Screw it, Netflix just isn't going to tell you how many subscribers they have any more

Netflix—already mega-secretive about viewership—announced today it'll soon be releasing even fewer numbers about its performance.

Screw it, Netflix just isn't going to tell you how many subscribers they have any more
Netflix Photo: Jakub Porzycki/NurPhoto

One of the big things that happened, when the rise of streaming TV kicked off roughly a decade ago, is that everybody got very cagey about numbers, very quickly. Netflix was the first to get the big idea, of course, realizing that, since they’d essentially sidestepped Nielsen ratings entirely (with the polling company only recently able to offer even loose numbers of its own to track who’s watching what), it didn’t do anybody any good to tell the public what they weren’t watching. This strategic (if annoying) secrecy surrounding ratings kicked off a whole era where the only time you heard numbers from any of the streamers was when they could find a way to spin something extremely positive—an endless cavalcade of “biggest premiere this week!,” “hottest weekend launch!,” “most watched Arbor Day release ever!” accolades.

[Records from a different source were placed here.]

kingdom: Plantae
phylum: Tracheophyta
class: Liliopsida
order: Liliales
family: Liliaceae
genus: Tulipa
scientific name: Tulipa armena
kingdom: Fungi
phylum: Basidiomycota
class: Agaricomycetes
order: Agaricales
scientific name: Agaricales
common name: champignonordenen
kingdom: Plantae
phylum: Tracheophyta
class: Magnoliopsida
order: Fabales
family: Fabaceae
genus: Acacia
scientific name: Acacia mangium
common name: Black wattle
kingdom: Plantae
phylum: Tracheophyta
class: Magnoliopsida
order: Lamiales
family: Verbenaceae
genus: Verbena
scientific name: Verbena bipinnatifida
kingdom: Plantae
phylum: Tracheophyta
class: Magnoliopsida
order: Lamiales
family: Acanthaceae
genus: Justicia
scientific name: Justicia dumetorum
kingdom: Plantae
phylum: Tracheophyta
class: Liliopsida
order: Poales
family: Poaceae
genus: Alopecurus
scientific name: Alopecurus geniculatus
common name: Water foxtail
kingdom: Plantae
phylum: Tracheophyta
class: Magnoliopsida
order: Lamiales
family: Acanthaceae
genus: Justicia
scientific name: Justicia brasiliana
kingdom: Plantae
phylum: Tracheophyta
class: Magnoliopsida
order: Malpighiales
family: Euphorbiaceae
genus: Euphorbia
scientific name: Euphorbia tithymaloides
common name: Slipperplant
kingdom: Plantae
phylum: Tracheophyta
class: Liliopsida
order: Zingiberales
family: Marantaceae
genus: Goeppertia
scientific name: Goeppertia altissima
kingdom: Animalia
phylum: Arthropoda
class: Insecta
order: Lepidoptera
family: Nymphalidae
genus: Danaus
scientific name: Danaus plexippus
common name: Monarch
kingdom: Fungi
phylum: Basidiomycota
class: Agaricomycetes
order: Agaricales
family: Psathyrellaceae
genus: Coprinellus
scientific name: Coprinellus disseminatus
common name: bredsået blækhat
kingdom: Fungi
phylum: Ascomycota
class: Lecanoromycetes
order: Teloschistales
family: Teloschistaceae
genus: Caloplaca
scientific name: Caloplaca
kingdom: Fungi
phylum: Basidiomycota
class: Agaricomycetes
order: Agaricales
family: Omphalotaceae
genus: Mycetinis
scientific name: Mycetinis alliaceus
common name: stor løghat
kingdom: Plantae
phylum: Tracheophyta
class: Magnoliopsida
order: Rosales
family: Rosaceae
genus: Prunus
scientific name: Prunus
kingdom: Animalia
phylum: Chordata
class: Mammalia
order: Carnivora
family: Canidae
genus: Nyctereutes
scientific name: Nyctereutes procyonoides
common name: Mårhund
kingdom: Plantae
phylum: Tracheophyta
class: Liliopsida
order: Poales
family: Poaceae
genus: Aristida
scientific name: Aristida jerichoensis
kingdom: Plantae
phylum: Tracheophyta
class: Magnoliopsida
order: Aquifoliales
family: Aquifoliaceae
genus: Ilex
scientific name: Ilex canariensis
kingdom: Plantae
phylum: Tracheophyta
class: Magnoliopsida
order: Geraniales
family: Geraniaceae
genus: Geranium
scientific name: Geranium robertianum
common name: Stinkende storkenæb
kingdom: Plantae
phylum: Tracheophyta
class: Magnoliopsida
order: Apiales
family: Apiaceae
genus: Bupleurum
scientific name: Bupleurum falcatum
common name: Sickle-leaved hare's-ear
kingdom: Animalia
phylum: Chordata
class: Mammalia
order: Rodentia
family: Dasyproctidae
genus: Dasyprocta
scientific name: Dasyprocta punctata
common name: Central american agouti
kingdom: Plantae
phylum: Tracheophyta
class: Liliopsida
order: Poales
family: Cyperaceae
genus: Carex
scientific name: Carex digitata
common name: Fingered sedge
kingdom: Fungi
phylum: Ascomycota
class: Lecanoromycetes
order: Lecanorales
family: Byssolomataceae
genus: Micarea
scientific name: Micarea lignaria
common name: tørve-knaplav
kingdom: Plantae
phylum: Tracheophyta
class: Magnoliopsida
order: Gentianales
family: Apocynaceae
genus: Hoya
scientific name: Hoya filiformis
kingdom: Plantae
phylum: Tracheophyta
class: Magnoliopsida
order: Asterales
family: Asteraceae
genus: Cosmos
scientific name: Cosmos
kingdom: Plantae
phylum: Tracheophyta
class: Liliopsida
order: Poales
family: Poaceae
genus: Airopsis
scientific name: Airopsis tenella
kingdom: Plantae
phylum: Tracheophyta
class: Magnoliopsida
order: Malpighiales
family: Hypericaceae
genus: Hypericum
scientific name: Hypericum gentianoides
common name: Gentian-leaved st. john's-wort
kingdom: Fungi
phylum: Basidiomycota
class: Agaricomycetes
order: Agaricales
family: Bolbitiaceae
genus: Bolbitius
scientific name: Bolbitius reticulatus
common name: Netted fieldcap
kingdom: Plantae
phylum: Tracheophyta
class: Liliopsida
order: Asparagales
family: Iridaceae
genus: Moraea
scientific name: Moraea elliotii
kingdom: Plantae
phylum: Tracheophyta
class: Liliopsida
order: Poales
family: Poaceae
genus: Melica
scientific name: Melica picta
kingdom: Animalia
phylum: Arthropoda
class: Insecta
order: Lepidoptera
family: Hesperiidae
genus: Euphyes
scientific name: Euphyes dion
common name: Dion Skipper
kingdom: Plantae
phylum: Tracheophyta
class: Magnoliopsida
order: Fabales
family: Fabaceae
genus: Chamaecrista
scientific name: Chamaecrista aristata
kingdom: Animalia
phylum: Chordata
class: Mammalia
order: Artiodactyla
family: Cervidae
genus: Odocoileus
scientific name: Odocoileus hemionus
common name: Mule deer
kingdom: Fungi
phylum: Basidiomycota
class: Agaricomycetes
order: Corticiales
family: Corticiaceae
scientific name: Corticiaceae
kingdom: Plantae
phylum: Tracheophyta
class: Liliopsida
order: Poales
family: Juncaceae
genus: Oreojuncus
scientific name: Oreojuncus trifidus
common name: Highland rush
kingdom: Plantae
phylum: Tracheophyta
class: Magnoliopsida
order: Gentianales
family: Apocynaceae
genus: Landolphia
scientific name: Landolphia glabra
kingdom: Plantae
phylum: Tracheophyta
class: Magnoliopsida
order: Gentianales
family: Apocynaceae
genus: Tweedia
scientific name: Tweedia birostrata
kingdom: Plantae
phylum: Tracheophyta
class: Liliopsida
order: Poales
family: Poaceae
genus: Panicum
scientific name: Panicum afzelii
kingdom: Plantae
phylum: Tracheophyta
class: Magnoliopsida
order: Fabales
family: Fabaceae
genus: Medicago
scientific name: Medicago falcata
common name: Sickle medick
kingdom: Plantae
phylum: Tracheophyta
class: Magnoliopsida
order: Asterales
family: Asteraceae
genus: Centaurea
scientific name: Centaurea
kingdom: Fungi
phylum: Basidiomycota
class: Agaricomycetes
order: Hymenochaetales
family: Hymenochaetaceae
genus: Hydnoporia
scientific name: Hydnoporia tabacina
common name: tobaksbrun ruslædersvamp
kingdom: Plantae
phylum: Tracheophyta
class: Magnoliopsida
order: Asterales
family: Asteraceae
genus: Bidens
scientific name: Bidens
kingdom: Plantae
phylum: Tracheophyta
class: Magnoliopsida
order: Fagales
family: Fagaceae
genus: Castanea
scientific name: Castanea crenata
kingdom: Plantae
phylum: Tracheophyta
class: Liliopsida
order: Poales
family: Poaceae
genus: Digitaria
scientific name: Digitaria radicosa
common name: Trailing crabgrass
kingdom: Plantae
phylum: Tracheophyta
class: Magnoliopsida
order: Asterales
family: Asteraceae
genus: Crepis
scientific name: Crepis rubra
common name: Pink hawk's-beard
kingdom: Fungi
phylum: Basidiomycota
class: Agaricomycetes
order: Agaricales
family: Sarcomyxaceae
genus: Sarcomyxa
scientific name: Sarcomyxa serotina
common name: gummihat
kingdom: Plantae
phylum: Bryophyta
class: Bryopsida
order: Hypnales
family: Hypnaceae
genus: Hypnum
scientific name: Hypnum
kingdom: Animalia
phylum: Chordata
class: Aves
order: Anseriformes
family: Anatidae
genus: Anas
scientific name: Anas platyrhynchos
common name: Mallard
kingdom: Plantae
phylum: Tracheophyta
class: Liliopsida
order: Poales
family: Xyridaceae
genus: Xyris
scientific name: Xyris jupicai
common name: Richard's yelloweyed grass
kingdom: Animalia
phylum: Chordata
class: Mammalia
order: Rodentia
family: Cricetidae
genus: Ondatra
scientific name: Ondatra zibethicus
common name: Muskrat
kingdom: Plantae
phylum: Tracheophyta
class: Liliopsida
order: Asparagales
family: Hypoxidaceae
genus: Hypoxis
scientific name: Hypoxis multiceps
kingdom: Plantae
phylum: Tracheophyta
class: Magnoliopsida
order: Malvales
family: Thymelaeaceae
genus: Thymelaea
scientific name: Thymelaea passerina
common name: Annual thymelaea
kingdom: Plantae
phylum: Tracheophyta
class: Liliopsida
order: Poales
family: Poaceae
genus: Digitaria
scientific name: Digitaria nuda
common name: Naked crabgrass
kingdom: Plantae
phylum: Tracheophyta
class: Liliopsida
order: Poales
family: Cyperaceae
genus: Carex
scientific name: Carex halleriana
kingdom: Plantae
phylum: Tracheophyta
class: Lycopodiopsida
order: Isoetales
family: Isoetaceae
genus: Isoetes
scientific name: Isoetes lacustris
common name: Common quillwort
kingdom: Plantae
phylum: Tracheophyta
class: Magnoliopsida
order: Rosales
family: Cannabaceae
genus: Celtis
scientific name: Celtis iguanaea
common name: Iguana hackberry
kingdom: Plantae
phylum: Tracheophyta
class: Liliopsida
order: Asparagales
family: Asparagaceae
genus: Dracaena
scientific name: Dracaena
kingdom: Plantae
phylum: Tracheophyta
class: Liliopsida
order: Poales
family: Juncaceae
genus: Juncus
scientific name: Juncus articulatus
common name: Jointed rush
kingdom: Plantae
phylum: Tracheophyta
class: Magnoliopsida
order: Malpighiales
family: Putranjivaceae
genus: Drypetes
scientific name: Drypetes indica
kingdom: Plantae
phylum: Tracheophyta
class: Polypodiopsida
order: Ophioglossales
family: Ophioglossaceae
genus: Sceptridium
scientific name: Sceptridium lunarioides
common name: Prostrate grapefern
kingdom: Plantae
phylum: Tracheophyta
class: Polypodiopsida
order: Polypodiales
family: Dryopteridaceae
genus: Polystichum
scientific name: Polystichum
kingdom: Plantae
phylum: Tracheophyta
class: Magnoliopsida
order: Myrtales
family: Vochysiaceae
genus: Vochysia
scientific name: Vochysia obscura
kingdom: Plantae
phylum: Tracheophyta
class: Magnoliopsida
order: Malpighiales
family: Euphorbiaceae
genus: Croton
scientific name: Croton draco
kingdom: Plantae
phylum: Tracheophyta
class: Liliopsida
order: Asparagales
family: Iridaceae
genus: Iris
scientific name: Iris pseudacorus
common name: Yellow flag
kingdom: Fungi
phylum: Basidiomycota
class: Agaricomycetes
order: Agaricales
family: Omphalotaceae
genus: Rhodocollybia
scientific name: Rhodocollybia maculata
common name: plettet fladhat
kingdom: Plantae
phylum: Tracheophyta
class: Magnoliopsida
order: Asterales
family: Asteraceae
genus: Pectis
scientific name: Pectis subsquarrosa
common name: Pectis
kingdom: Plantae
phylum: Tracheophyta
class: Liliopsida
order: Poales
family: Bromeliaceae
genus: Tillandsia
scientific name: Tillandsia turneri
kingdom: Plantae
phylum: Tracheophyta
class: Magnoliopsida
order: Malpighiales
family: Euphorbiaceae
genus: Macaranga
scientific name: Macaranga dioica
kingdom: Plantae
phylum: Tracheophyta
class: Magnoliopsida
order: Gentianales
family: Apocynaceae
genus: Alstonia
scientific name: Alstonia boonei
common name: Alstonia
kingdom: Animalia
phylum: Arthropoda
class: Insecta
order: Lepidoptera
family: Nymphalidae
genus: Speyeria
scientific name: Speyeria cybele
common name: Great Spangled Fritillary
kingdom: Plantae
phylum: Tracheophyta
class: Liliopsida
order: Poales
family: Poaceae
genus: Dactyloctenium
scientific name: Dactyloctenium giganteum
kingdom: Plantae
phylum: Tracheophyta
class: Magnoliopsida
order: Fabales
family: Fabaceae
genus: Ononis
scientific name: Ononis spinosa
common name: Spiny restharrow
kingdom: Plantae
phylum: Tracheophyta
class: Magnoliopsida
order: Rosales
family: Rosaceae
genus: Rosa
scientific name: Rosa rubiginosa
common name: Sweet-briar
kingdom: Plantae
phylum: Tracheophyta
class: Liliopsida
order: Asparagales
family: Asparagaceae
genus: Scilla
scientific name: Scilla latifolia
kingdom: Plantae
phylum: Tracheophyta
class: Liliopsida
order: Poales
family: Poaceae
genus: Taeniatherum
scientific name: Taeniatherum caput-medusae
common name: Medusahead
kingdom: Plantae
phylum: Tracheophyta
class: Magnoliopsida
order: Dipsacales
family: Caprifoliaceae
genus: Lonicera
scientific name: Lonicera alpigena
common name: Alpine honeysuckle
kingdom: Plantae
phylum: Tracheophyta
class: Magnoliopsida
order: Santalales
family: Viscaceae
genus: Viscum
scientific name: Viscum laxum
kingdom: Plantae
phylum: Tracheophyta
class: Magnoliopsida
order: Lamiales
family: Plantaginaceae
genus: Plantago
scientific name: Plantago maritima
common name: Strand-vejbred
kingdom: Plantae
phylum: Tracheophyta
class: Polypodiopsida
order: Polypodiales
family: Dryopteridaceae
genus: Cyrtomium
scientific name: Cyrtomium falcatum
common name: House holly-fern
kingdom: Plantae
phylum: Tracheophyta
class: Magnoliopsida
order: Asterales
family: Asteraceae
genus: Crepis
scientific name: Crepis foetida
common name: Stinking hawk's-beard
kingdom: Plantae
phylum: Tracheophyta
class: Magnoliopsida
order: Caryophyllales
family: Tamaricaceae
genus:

The one place the public (and, indeed, Netflix creators, who aren’t any happier about most of this stuff) could usually get straight numbers was in subscriber counts, usually released as part of the various entertainment giants’ quarterly reports to their shareholders. But now, even that little island of certainty is going away, as Netflix announced today that it’s no longer releasing subscription numbers. According to the streamer, starting in 2025 it’s not telling people how many subscribers it has, or how much money it gets per customer, claiming that its “best proxy for customer satisfaction” is simply “engagement,” i.e., how many minutes people spend with the service.

There is an argument to be made here: Given that Netflix has branched out, in the last year or so, into running ads on the service—and muddled both subscriber numbers and revenue with their crackdown on password sharing, which allows users to pay a separate fee to add people to their existing plans—it’s not hard to understand why engagement would have become more important of late, rising to the top of the pile of metrics the company uses to gauge success.

Still, it’s also not hard to see the decision to retreat from the “Who’s got the most subscribers?” stakes as, well, a bald-faced effort to avoid embarrassment (and even, potentially, lawsuits; the company got sued for missing projections a few years back, when numbers dipped for the first time in basically forever). The upshot of all this is that we’ll soon have even less data on how well the streamers are actually doing—a shift that serves Netflix, and pretty much nobody else.

Ironically, Netflix announced the news alongside some of its best new numbers in recent memories, revealing global subscribership has climbed to 270 million. Maybe they just want to go out on top.